**Your task**
Please rescale the data, beginning at the line that has "left ankle: (64, 249, 17)" and stopping after the line that has "right hip: (502, 232, 6)", and give every line in that span again, person boxes included and unchanged. Multiply each keypoint value (x, y, and depth) by 2.05 and round to whole numbers, with halves rounded up.

-- Material for this exercise follows --

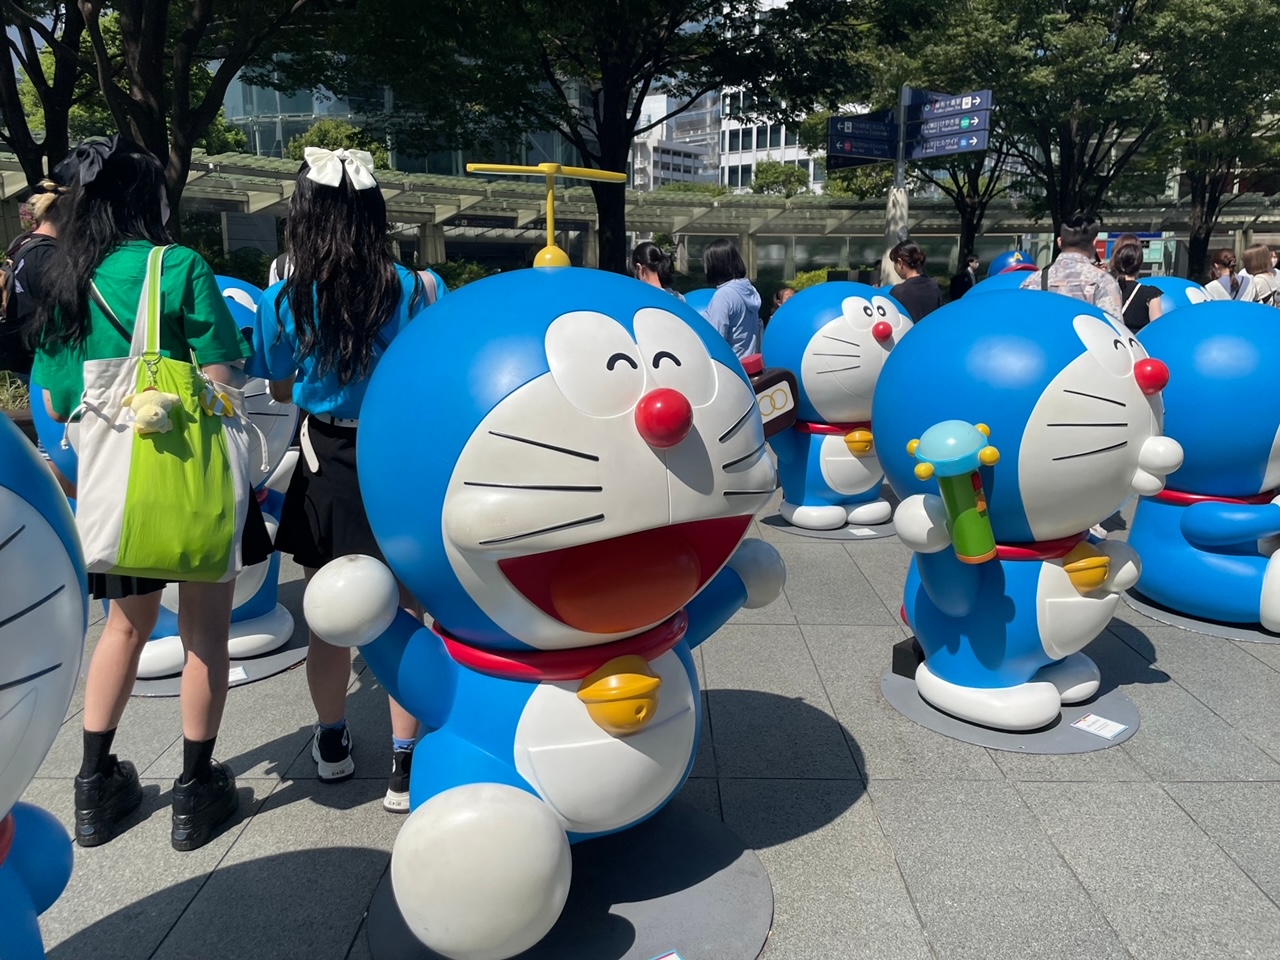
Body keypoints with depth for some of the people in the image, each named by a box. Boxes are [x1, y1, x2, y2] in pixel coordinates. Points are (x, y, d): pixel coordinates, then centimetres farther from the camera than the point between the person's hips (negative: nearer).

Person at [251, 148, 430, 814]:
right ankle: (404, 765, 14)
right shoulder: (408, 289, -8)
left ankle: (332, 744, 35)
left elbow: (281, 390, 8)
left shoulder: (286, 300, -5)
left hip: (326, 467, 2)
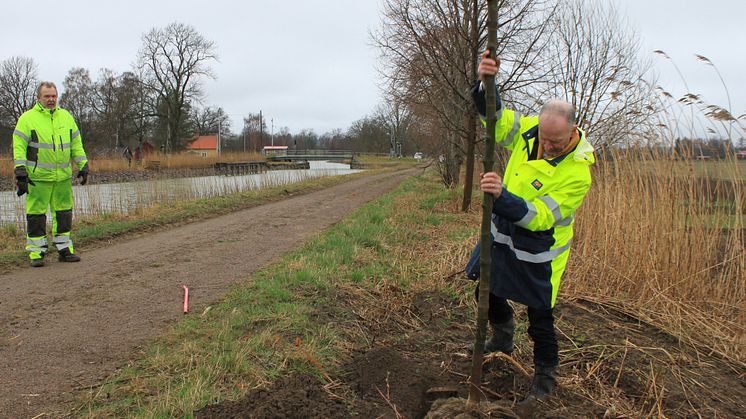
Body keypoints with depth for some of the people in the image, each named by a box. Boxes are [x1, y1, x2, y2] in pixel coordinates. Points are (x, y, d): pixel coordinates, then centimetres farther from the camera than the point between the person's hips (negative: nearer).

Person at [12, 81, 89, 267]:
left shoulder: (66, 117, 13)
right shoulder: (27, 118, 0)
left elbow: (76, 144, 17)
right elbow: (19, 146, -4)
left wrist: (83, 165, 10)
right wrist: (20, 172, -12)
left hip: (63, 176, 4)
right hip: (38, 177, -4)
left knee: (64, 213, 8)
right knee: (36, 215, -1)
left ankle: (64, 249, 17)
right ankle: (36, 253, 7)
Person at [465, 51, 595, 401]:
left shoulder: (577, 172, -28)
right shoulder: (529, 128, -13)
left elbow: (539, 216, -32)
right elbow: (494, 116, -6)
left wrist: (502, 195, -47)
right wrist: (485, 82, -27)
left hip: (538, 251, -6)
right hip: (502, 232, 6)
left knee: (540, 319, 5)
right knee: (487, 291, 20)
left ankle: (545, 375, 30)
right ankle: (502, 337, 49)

-- Material for this exercise concluded --
-- Material for this exercise follows --

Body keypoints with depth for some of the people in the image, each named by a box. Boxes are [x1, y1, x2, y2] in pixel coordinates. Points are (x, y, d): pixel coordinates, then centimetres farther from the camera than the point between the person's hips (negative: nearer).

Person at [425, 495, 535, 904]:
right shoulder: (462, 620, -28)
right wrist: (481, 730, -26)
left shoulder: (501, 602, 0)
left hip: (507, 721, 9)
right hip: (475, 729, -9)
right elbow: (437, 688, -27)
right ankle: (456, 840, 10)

-- Material for this exercise concluded --

**Solution for this problem**
left ankle: (131, 510, 35)
right ankle: (74, 519, 14)
Person at [465, 51, 595, 401]:
left shoulder: (1183, 353, -57)
right shoulder: (1084, 262, -27)
left elbow: (1105, 443, -66)
right elbow: (1013, 238, -12)
left wrist: (1029, 400, -96)
right wrist: (994, 168, -55)
left hip: (1103, 515, -12)
right hip: (1029, 476, 12)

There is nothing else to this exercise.